SUPPLIED TEXT:
•••••

How to build MySQL CDC Pipeline to Lake in Minutes

Change data capture (CDC) enables you to replicate changes from transactional databases to your data lake and data warehouse. In this tutorial you will learn how to configure your MySQL database to enable CDC. You will also learn how to build a simple data pipeline to copy changed events from the MySQL to your data lake, automatically inserting, updating or deleting rows to match the original table.

What is change data capture (CDC) in MySQL?

Change data capture (CDC) is a powerful data integration capability offered by MySQL and other major databases. It enables the monitoring, identification, and capture of changes made to the data stored in the database. These changes include additions, updates, deletions, and modifications to table schemas. The captured changes are then delivered to external systems, typically for analytics purposes.

In MySQL CDC, the changes are captured and stored in a transaction log known as a binlog. This binlog plays a crucial role in ensuring the reliability and resilience of the database. It allows the database to enforce ACID properties (Atomicity, Consistency, Isolation, Durability) and recover from failures.

An essential aspect of CDC is the ability to transmit these captured change events to external systems for further processing or archival. CDC has been widely used for extracting data from operational databases and loading it into data warehouses and data lakes for analytics, business intelligence, and reporting purposes. However, configuring and managing CDC has historically been challenging. The tools used for capturing and collecting change events often faced failures and imposed additional strain on operational databases, leading to potential outages for both databases and applications under heavy load.

What are the Challenges When Implementing Change Data Capture in MySQL?

While CDC offers numerous benefits, implementing it in a MySQL environment comes with its own set of challenges. One common challenge is ensuring reliable and consistent data capture. Since CDC relies on reading and processing database transaction logs, any issues with log file management, storage limitations, or database configuration can hinder the effectiveness of CDC. Additionally, dealing with schema changes and handling data transformations can be complex and time-consuming. Maintaining compatibility with different versions of MySQL, as well as managing the growing volume of captured data, are other significant challenges that need to be addressed when implementing CDC in MySQL.

Why Upsolver is a Good Solution for MySQL CDC?

•••••

EXERCISE DATA:
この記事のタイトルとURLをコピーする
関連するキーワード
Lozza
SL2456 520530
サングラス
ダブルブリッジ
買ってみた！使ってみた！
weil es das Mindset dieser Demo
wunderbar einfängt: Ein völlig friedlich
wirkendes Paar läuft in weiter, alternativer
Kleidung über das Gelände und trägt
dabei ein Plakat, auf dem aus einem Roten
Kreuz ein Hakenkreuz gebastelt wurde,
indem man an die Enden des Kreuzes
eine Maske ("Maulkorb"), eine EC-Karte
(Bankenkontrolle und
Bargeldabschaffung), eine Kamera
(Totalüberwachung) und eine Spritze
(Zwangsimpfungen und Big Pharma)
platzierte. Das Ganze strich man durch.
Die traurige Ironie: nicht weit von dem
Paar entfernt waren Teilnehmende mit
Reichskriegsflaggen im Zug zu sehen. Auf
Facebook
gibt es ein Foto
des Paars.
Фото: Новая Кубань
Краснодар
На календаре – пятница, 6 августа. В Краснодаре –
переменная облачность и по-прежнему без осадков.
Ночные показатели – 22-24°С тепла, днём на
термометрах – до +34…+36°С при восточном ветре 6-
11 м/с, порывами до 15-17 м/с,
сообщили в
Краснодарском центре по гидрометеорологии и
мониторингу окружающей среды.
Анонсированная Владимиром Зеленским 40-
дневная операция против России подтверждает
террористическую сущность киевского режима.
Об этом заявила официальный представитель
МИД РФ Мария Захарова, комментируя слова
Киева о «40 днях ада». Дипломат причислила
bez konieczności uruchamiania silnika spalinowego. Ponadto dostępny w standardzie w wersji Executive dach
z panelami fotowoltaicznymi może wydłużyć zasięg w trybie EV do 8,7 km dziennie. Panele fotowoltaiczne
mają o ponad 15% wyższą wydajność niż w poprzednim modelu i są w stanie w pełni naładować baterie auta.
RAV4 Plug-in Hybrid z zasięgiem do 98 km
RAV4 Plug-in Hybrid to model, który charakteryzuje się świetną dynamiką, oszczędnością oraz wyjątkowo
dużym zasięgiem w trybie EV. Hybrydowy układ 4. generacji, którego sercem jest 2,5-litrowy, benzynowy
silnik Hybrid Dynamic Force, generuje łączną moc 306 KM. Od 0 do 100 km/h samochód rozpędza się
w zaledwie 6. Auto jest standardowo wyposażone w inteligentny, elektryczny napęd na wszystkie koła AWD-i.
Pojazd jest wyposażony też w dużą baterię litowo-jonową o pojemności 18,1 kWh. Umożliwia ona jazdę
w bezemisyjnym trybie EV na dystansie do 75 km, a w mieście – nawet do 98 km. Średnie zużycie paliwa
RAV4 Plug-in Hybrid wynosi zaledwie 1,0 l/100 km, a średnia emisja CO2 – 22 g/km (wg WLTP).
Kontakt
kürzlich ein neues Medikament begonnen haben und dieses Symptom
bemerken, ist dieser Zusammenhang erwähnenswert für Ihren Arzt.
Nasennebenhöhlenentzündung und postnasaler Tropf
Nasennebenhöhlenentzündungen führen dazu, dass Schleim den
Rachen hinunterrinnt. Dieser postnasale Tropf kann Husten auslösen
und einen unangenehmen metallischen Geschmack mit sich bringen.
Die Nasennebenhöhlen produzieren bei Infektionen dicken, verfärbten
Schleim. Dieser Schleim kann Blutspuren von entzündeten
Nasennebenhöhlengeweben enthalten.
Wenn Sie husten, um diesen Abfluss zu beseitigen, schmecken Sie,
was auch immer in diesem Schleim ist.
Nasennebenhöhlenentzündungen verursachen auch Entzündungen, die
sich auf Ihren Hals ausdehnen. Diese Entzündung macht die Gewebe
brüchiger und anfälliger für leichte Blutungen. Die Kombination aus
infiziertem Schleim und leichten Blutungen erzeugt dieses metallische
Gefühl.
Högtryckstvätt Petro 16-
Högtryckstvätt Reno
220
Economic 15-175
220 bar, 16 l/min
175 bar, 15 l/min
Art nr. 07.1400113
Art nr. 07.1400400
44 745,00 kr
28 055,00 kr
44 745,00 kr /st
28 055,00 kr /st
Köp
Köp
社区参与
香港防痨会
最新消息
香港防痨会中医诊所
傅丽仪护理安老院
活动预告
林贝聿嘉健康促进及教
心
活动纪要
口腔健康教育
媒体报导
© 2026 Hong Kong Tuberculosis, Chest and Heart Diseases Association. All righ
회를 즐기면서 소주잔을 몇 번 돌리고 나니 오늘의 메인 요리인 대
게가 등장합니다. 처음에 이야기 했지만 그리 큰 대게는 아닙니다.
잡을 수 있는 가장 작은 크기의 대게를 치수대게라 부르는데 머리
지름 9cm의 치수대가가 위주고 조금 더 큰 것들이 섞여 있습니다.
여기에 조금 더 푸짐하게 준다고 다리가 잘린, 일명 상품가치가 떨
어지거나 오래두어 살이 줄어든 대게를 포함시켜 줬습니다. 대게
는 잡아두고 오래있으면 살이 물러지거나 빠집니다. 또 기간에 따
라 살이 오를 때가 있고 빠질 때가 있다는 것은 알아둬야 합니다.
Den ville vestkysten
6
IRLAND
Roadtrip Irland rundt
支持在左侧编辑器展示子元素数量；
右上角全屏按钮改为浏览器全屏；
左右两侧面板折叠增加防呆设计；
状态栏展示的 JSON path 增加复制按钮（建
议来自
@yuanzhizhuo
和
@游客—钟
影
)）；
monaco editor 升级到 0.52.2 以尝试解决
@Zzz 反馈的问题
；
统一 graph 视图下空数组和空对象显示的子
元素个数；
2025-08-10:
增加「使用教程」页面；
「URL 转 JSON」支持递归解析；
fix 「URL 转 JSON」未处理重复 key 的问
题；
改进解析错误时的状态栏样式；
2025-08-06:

•••••

WHAT THIS TASK INVOLVES: According to the MySQL CDC tutorial, where are captured changes stored in MySQL? The records come from a different source than the text.

WRITTEN ANSWER: In a transaction log known as a binlog.